NanoViricides, Inc. (OTC BB: NNVC.OB) (the "Company"), announced that it is developing FluCide(™), its flagship anti-influenza drug candidate, to work against all influenza types and subtypes. FluCide has been shown to be effective against both common influenza subtype H1N1, as well as two different variants of bird flu subtype H5N1.
The Company has previously announced excellent results in both animal studies and cell culture studies against widely different influenza subtypes and strains. If these results are confirmed in further animal and human studies, then FluCide would likely be considered the best ever drug effective against all influenzas. The Company is communicating its capabilities to various agencies involved in the current epidemic response.

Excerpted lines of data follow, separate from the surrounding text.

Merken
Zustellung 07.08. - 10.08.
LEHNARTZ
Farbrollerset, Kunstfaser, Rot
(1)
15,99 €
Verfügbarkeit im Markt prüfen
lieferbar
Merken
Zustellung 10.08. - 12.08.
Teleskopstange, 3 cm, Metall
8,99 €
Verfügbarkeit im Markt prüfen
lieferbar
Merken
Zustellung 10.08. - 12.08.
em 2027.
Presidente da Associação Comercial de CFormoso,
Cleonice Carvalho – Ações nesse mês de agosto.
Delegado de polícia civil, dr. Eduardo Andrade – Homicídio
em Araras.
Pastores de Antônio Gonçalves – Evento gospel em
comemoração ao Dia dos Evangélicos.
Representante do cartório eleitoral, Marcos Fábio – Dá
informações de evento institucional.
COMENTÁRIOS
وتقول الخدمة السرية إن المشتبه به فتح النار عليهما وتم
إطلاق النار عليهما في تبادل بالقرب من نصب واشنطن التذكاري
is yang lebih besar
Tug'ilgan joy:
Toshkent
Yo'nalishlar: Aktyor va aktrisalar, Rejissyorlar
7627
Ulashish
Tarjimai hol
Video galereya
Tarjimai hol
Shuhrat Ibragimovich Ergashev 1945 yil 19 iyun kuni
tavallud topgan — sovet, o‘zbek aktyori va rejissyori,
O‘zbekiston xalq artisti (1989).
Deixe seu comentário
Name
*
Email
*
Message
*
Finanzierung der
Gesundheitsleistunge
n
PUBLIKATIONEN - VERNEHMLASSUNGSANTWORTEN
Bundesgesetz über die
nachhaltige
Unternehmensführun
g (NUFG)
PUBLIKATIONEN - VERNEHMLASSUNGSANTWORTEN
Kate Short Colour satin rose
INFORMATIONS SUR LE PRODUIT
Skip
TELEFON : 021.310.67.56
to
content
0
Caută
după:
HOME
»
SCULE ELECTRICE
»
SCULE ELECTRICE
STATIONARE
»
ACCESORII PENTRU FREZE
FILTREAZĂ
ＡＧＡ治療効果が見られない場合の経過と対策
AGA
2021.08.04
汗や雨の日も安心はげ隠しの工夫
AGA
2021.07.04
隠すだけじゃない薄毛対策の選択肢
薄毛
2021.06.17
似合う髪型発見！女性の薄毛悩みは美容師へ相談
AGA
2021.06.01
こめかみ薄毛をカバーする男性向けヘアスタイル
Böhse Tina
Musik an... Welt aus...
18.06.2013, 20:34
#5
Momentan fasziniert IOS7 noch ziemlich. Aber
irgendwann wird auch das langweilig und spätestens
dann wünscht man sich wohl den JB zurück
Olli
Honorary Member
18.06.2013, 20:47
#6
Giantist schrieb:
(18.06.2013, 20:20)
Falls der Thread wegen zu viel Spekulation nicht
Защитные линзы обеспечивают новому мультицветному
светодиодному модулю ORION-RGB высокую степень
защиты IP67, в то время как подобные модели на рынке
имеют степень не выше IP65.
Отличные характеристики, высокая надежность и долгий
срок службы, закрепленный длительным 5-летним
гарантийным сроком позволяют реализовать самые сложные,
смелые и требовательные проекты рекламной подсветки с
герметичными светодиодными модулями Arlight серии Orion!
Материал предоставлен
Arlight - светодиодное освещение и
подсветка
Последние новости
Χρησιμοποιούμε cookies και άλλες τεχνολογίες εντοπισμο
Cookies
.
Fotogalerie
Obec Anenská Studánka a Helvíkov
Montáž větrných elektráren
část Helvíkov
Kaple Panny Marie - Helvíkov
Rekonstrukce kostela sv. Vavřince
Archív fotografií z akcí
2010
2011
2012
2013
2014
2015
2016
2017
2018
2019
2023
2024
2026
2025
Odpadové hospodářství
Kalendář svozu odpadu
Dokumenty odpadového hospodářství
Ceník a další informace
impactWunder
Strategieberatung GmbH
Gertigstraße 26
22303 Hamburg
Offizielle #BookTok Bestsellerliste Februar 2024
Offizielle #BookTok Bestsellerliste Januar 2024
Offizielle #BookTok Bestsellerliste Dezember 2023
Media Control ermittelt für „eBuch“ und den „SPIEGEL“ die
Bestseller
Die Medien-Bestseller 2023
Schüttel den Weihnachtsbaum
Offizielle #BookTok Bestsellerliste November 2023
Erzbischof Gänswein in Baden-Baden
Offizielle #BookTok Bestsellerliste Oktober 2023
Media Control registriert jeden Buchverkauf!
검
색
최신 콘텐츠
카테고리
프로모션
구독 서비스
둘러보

The current swine flu outbreak is significant in that the H1N1 virus causing it is novel (http://www.cidrap.umn.edu/cidrap/content/influenza/panflu/news/apr2109swine.html). The US Department of Homeland Security has declared a Swine Flu Emergency yesterday. The WHO has said that the outbreak is an emergency of international concern (http://www.upi.com/Health_News/2009/04/26/DHS-declares-swine-flu-emergency/UPI-53711240725694/). The pig is known to be a transitional species for influenza viruses. That means re-assortment (i.e. mixing) of genes from bird flu, human flu, and swine flu viruses can take place in pigs. This can lead to more lethal, drug resistant novel strains to emerge from different existing ones.
"Nanoviricides(™) have clear advantages over antibodies and vaccines as antiviral strategies," said Dr. Diwan, President of NanoViricides. Antibodies are relatively specific to a particular virus strain or subtype. It is well known that HIV and influenza viruses among many others, quickly escape antibodies. Vaccines depend upon the development of antibodies by the host, and thus, cannot protect efficiently against those viruses which are continually changing their character, such as the influenza virus. Influenza vaccines in particular have to be developed with the strain that is expected to infect in the next year’s cycle. It is well known that this is not a failure-proof strategy for epidemic-causing strains that are novel.